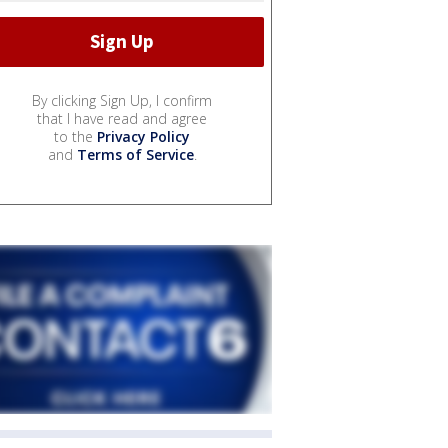
By clicking Sign Up, I confirm
that I have read and agree
to the
Privacy Policy
and
Terms of Service
.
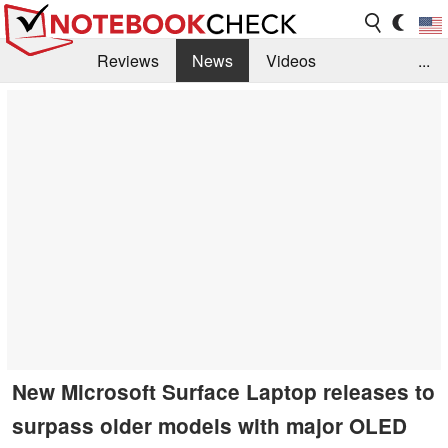
Reviews
News
Videos
...
Benchmarks / Tech
Buyers Guide
Magazine
Library
Search
Jobs
New Microsoft Surface Laptop releases to
surpass older models with major OLED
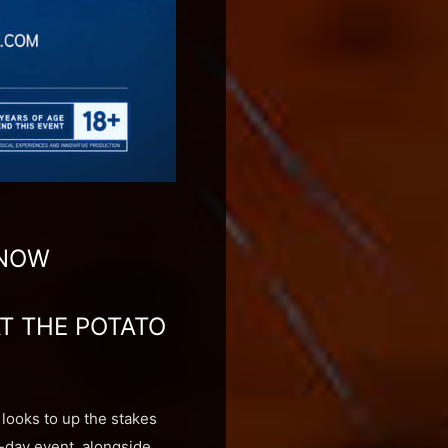
 NOW
AT THE POTATO
looks to up the stakes
wo-day event, alongside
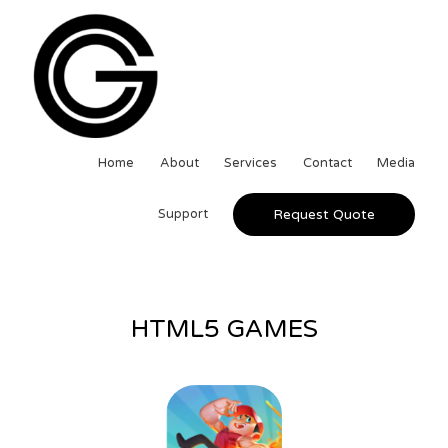
Home
About
Services
Contact
Media
Support
Request Quote
HTML5 GAMES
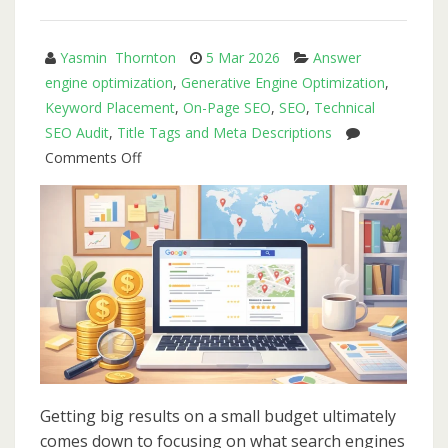
Fix
Them)
Yasmin Thornton
5 Mar 2026
Answer
engine optimization
,
Generative Engine Optimization
,
Keyword Placement
,
On-Page SEO
,
SEO
,
Technical
SEO Audit
,
Title Tags and Meta Descriptions
on
Comments Off
Affordable
SEO
for
Small
Business:
How
to
Get
Big
Results
Getting big results on a small budget ultimately
Without
comes down to focusing on what search engines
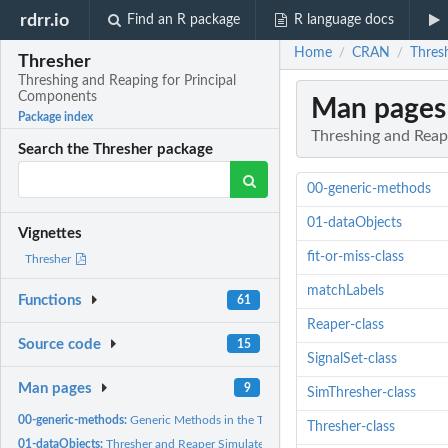
rdrr.io
Find an R package
R language docs
Home
CRAN
Thres
/
/
Thresher
Threshing and Reaping for Principal
Components
Man pages
Package index
Threshing and Reap
Search the Thresher package
00-generic-methods
01-dataObjects
Vignettes
fit-or-miss-class
Thresher
matchLabels
Functions
61
Reaper-class
Source code
15
SignalSet-class
Man pages
9
SimThresher-class
00-generic-methods:
Generic Methods in the Thresher package
Thresher-class
01-dataObjects:
Thresher and Reaper Simulated Data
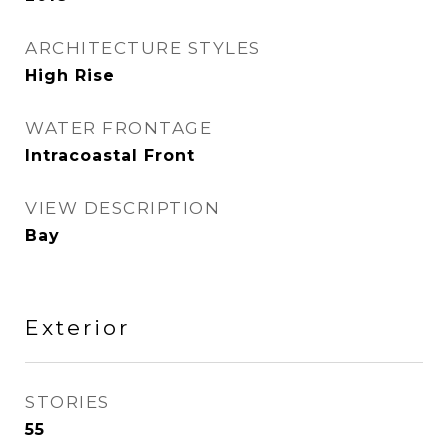
ARCHITECTURE STYLES
High Rise
WATER FRONTAGE
Intracoastal Front
VIEW DESCRIPTION
Bay
Exterior
STORIES
55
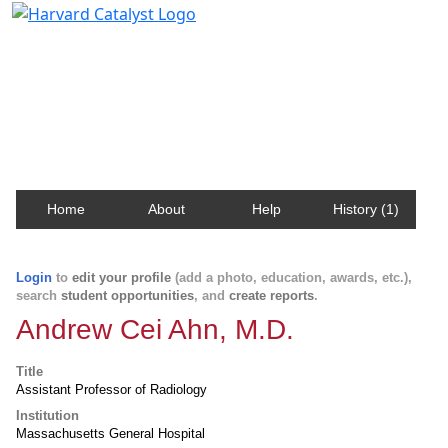
Harvard Catalyst Profiles
Contact, publication, and social network information
about Harvard faculty and fellows.
Home
About
Help
History (1)
Login
to
edit your profile
(add a photo, education, awards, etc.),
search
student opportunities
, and
create reports
.
Andrew Cei Ahn, M.D.
Title
Assistant Professor of Radiology
Institution
Massachusetts General Hospital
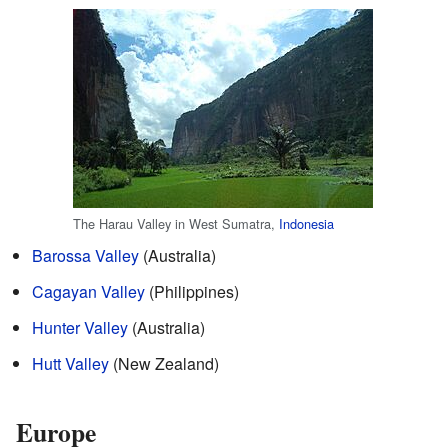
The Harau Valley in West Sumatra,
Indonesia
Barossa Valley
(Australia)
Cagayan Valley
(Philippines)
Hunter Valley
(Australia)
Hutt Valley
(New Zealand)
Europe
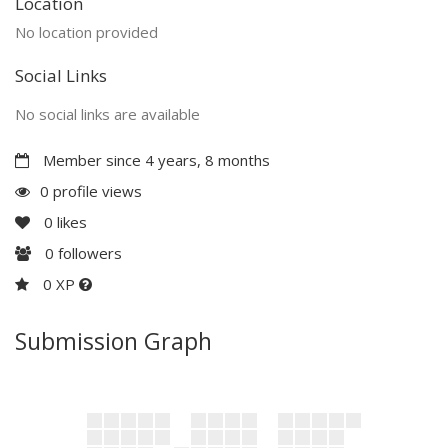
Location
No location provided
Social Links
No social links are available
Member since 4 years, 8 months
0 profile views
0
likes
0
followers
0 XP
Submission Graph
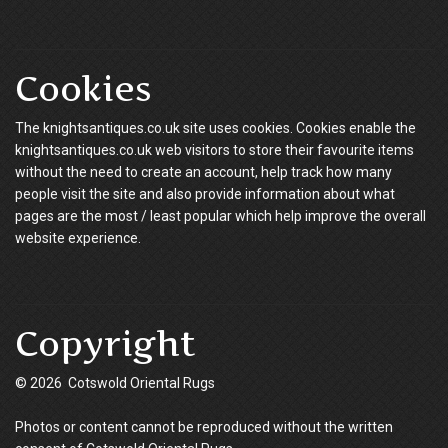
Cookies
The knightsantiques.co.uk site uses cookies. Cookies enable the
knightsantiques.co.uk web visitors to store their favourite items
without the need to create an account, help track how many
people visit the site and also provide information about what
pages are the most / least popular which help improve the overall
website experience.
Copyright
© 2026 Cotswold Oriental Rugs
Photos or content cannot be reproduced without the written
______________________________
**Exercise requirements**
Give every line of the records above again, exactly, and omit the pictures.

**Answer area**
By clicking Sign Up, I confirm
that I have read and agree
to the
Privacy Policy
and
Terms of Service
.
Reviews
News
Videos
...
Benchmarks / Tech
Buyers Guide
Magazine
Library
Search
Jobs
New Microsoft Surface Laptop releases to
surpass older models with major OLED
 NOW
AT THE POTATO
looks to up the stakes
wo-day event, alongside
Home
About
Services
Contact
Media
Support
Request Quote
HTML5 GAMES
Fix
Them)
Yasmin Thornton
5 Mar 2026
Answer
engine optimization
,
Generative Engine Optimization
,
Keyword Placement
,
On-Page SEO
,
SEO
,
Technical
SEO Audit
,
Title Tags and Meta Descriptions
on
Comments Off
Affordable
SEO
for
Small
Business:
How
to
Get
Big
Results
Getting big results on a small budget ultimately
Without
comes down to focusing on what search engines
rdrr.io
Find an R package
R language docs
Home
CRAN
Thres
/
/
Thresher
Threshing and Reaping for Principal
Components
Man pages
Package index
Threshing and Reap
Search the Thresher package
00-generic-methods
01-dataObjects
Vignettes
fit-or-miss-class
Thresher
matchLabels
Functions
61
Reaper-class
Source code
15
SignalSet-class
Man pages
9
SimThresher-class
00-generic-methods:
Generic Methods in the Thresher package
Thresher-class
01-dataObjects:
Thresher and Reaper Simulated Data
ARCHITECTURE STYLES
High Rise
WATER FRONTAGE
Intracoastal Front
VIEW DESCRIPTION
Bay
Exterior
STORIES
55
Harvard Catalyst Profiles
Contact, publication, and social network information
about Harvard faculty and fellows.
Home
About
Help
History (1)
Login
to
edit your profile
(add a photo, education, awards, etc.),
search
student opportunities
, and
create reports
.
Andrew Cei Ahn, M.D.
Title
Assistant Professor of Radiology
Institution
Massachusetts General Hospital
The Harau Valley in West Sumatra,
Indonesia
Barossa Valley
(Australia)
Cagayan Valley
(Philippines)
Hunter Valley
(Australia)
Hutt Valley
(New Zealand)
Europe
Location
No location provided
Social Links
No social links are available
Member since 4 years, 8 months
0 profile views
0
likes
0
followers
0 XP
Submission Graph
Cookies
The knightsantiques.co.uk site uses cookies. Cookies enable the
knightsantiques.co.uk web visitors to store their favourite items
without the need to create an account, help track how many
people visit the site and also provide information about what
pages are the most / least popular which help improve the overall
website experience.
Copyright
© 2026 Cotswold Oriental Rugs
Photos or content cannot be reproduced without the written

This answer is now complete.